My father gifted me jewellery during my marriage. Do I need to pay tax while selling it?

Generally, gifts are not treated as income of the recipient as long as the aggregate of all the gifts received from all persons taken together during a financial year does not exceed Rs 50,000

There are certain exceptions to this rule of taxation of gifts.
Teena Jain Kaushal
  • Sep 29, 2024,
  • Updated Sep 29, 2024, 12:26 PM IST

I want to sell the jewellery gifted to me by my father at the time of my marriage.  As per my understanding, since my father gifted the jewellery, I do not have any tax liability on the money realized at the time of sale.

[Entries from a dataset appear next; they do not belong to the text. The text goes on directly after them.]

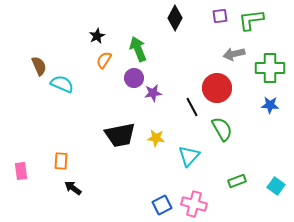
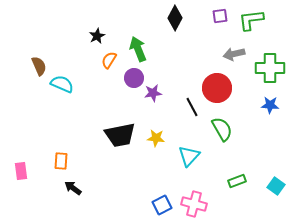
orange semicircle: moved 5 px right
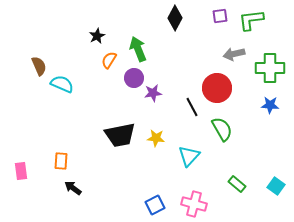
green rectangle: moved 3 px down; rotated 60 degrees clockwise
blue square: moved 7 px left
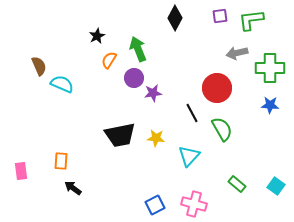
gray arrow: moved 3 px right, 1 px up
black line: moved 6 px down
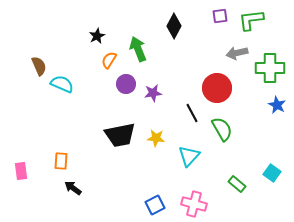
black diamond: moved 1 px left, 8 px down
purple circle: moved 8 px left, 6 px down
blue star: moved 7 px right; rotated 24 degrees clockwise
cyan square: moved 4 px left, 13 px up
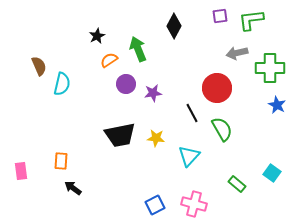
orange semicircle: rotated 24 degrees clockwise
cyan semicircle: rotated 80 degrees clockwise
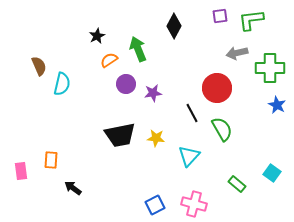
orange rectangle: moved 10 px left, 1 px up
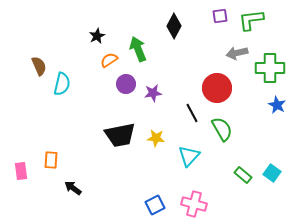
green rectangle: moved 6 px right, 9 px up
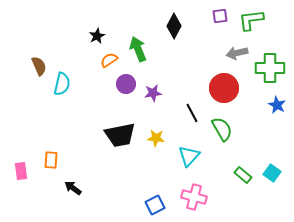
red circle: moved 7 px right
pink cross: moved 7 px up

Is my understanding correct?

What Balwant Jain, a tax expert, says on the matter.

Your understanding of the taxability of the money received on the jewellery sale is not correct. Generally, gifts are not treated as income of the recipient as long as the aggregate of all the gifts received from all persons taken together during a financial year does not exceed Rs 50,000. Once the aggregate value of the gifts crosses this threshold the full value of gifts becomes taxable in your hands under the head ‘Income from other sources”.

There are certain exceptions to this rule of taxation of gifts. Gifts received from specified relatives are outside the scope of these provisions and are not to be treated as income of the recipient irrespective of value of the gift received. Parents are included in the definition of the specified relatives. So the value of the gift received from your father at the time of your marriage was not to be treated as your income.

Though the value of the jewellery at the time of receipt of gift was not treated as income but you will have the liability to pay tax on capital gains when you sell the jewellery. The quantum of tax liability will depend on whether the capital gains are long-term or short-term in nature, which is computed after calculating the combined holding period for which you and your father together held the jewellery.

The profits will be treated as short-term capital gains if the combined holding period is 24 months and the same will be taxed at your slab rate. If the holding period is more than 24 months, the capital gains will be taxed as long-term capital gains and taxed at a flat rate of 12.50%. Since indexation has been removed from the latest budget, you will be allowed to deduct the cost of the jewellery from the sale proceeds realised for the computation of capital gains. The cost for computation of capital gains will be the cost incurred by your father. In case the jewellery was purchased before April 1, 2001, you have the option to take fair market value of the jewellery on April 1, 2001 as your cost.

You can invest the sale proceeds in a residential house to save tax on such long-term capital gains under Section 54F of the Income Tax Act.